Chicago, IL—For the individual at average risk for disease, whole-genome sequencing (WGS)—mapping the sequence of one’s full set of genetic material—is not a crystal ball to reliably predict future health, according to a study presented at the 2012 American Association for Cancer Research meeting.
WGS “cannot substitute for conventional risk management strategies, including routine checkups and lifestyle optimization,” said coinvestigator Bert Vogelstein, MD, Clayton Professor of Oncology and Pathology, Johns Hopkins Kimmel Cancer Center. WGS, however, may be extremely valuable for individuals with a strong family history of disease, Dr Vogelstein said.
The researchers estimated the maximum capacity of WGS to identify individuals at significant risk for 24 different diseases, including cancer, Alzheimer’s disease, heart disease, and stroke, based on 53,666 monozygotic twin pairs worldwide (Roberts NJ, et al. Sci Transl Med. 2012 Apr 2). Monozygotic twins share the same genome and therefore have identical genetic risk factors.

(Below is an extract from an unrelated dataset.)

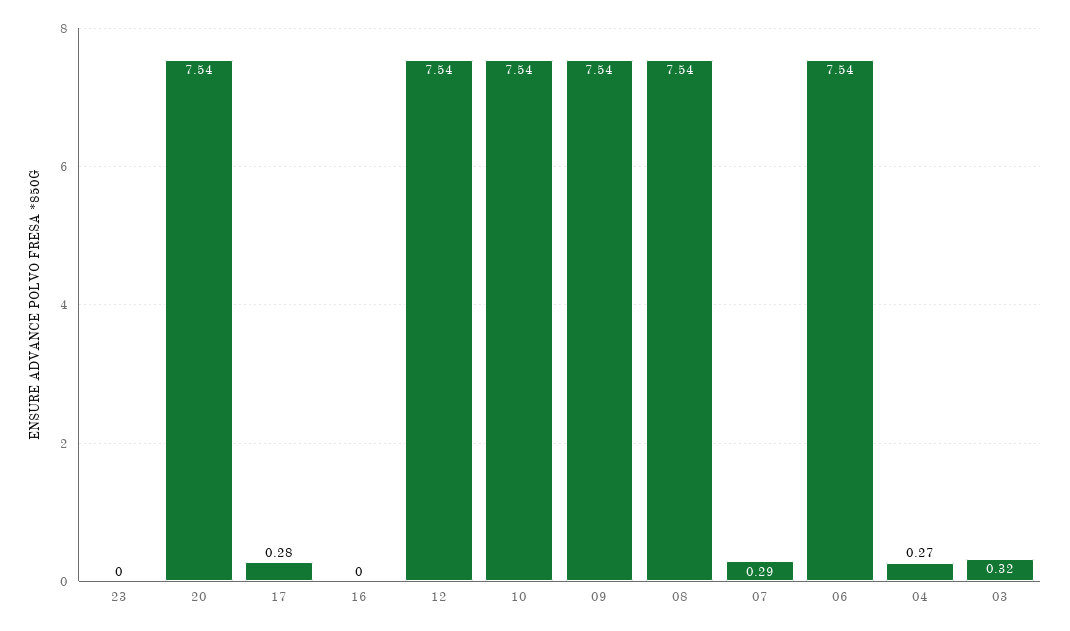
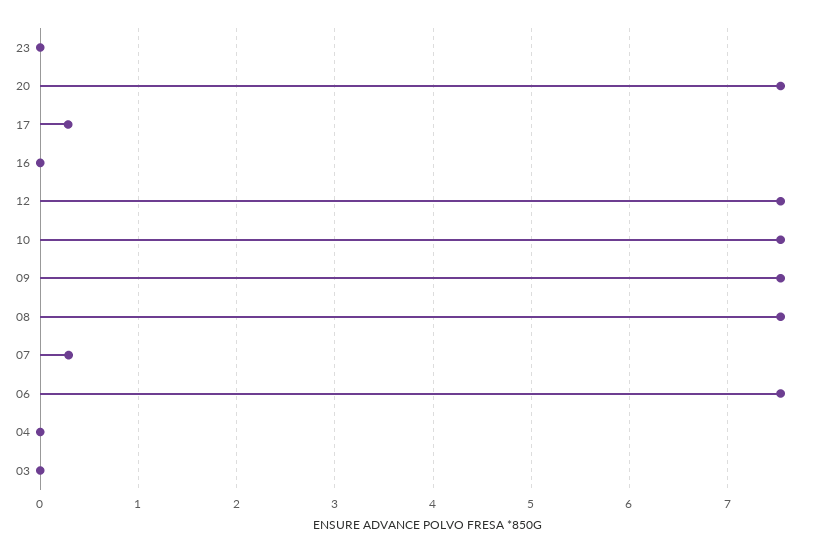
04: 0.27 -> 0
03: 0.32 -> 0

The potential scope of data is overwhelming. Every individual has 4.5 million variants in DNA sequence, and the significance of almost any given variant is yet unknown. Furthermore, the number of potential interactions between variants, which may cause, enhance, or even reduce disease risk, is “astronomical,” he said.

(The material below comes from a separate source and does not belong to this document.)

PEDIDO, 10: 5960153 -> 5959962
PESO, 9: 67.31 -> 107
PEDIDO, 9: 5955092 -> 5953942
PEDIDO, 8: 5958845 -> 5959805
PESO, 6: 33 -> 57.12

Within the more narrow confines of the study, for each disease in twin 1, the prevalence of that disease in twin 2 was assumed to yield the genetic risk for the twins’ genome. The investigators used a model to predict minimum and maximum risk distributions and used these to estimate the capacity of WGS to provide useful clinical information.
A positive test result was defined as an actionable (at least a 10% disease risk), meaning that 1 in 10 would develop the disease from all factors combined. Getting a positive test result would therefore make someone a candidate for intense surveillance. A negative, by contrast, result on the other hand would suggest that the individual had a slightly lower risk than the general population.

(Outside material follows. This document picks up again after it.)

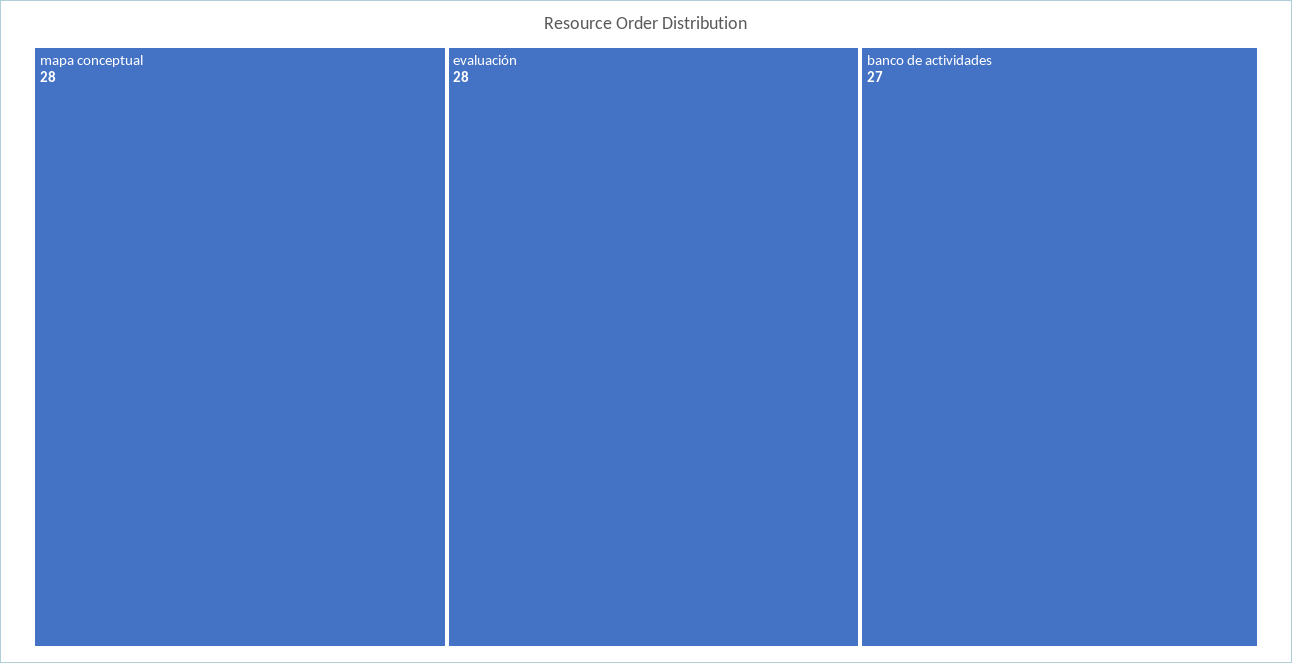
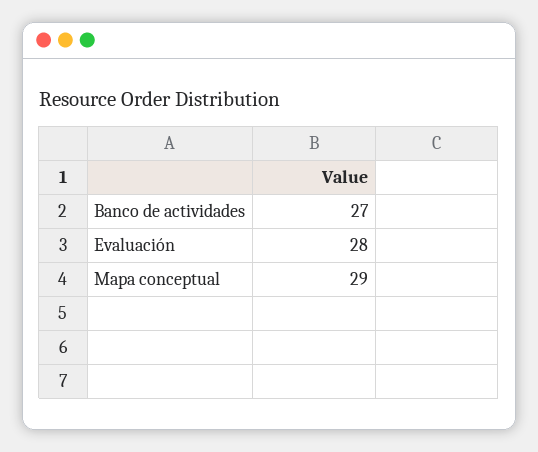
mapa conceptual: 28 -> 29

Why does WGS have such limited predictive power in cancer? “Because cancer is a mixture of genetic and nongenetic effects….Cancers are caused by the sequential accumulation of mutations, almost all occurring after birth. These things occur by chance; as cells divide, they make mistakes. If they occur in a cancer gene, that represents one step toward cancer. Cancer is a bad side effect of evolution,” Dr Vogelstein said.
WGS could, however, be extremely valuable for identifying the genetic basis of monogenic diseases. “If the consumer is purchasing the test because he or she hopes it will alert them to a risk that they don’t necessarily know about, then they will likely be satisfied, because these are risks for which these tests can in fact alert them. We estimate that at least one half of individuals, once all the research is done, will get such a result. However, if the individual wants to get tested because he or she thinks that this will be able to be a crystal ball, so to speak, to tell them what their medical history will be, they will be disappointed. It will not do that,” Dr Vogelstein said.